Bullying evokes persecution, intimidation, coercion, exclusion, threat, fear, repeated acts of physical or psychological aggression, verbal or nonverbal abuse, perception of superior power, and intent to hurt. Bullying is so totally at odds with the Magnolia Path (Show Respect, Work Together, Keep Trying, Do Your Best) that it may seem that a discussion of the topic hardly belongs to this column. Yet it is worth reminding ourselves of what bullying is, so we remember what it is not. The build of a football player and a taste for physical contact does not make a child a bully. Key words are "repeated," "intent" and "power." Bullying is a behavioral pattern.
Teachers can always miss an isolated unkind behavior, but they do not miss patterns, whether in their classrooms or on the playground. Thanks to our small size and mixed-aged activities, all the teachers know all the students soon after school starts, and they are soon aware of individual personalities and dynamics among various groups. Should we become concerned with a behavioral pattern involving your child, we will contact you. Conversely, should your child come home complaining of a hurtful incident, by all means do contact us, but please do not jump to conclusions.
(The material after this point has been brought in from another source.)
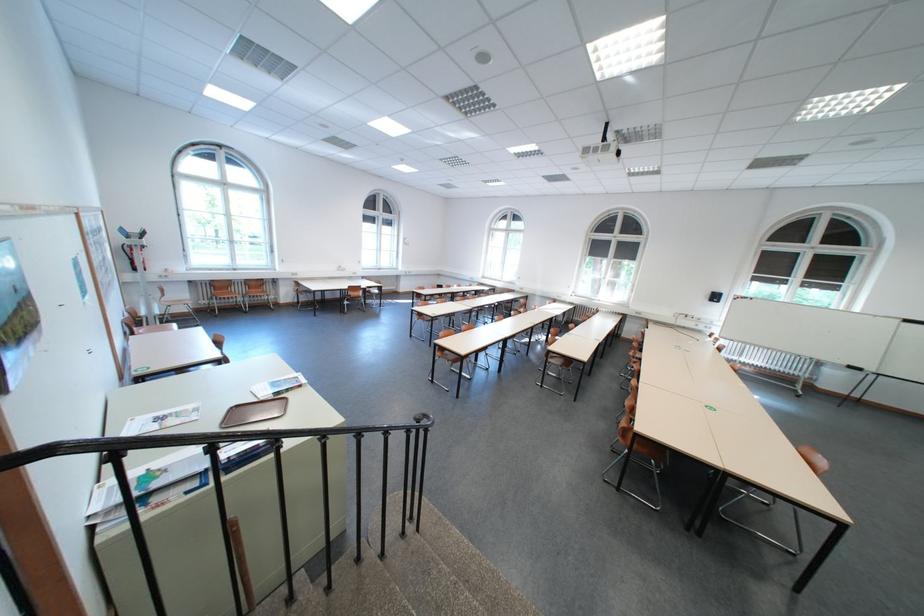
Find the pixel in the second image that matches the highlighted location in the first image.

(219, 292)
Let us investigate and report back to you.
Children do experiment with the notions of power and status. At two or three years of age (the terrible twos), without being aware of what they are doing, they literally set up psychological experiments to find out how they can get their caregiver to do what they want and what they can get away with. Their experiments continue at school, now involving their peers.
We see bossiness and manipulations among front roomers, harassment of older students by younger ones, exclusion and competitions of strength or speed or wit. Such behaviors may not sound desirable, but they are developmentally normal and they carry important lessons for all. So whether or not a given interaction needs to be stopped, discussed on the spot, or reported to the family, is assessed by the observing teacher.
Factors in the teacher's decision are the existence of a pattern or lack thereof, the intent, the sensitivity and degree of maturity of the children involved, and their physical and mental safety. It can be more productive not to make a big deal of certain behaviors as they occur, choosing instead to discuss them at a different time, such as in the context of our social curriculum, when children can reflect without feeling judged.
Through their experimenting (and the obsession most of our boys have with superpowers), children look for their own power, what they are good at. That is a very important part of social-emotional development, and actually a component of bullying prevention, as both bullies and their targets often share a feeling of insecurity, low self-esteem and low confidence. Empowering a child who shows bullying tendencies is often the best way to eliminate the tendency.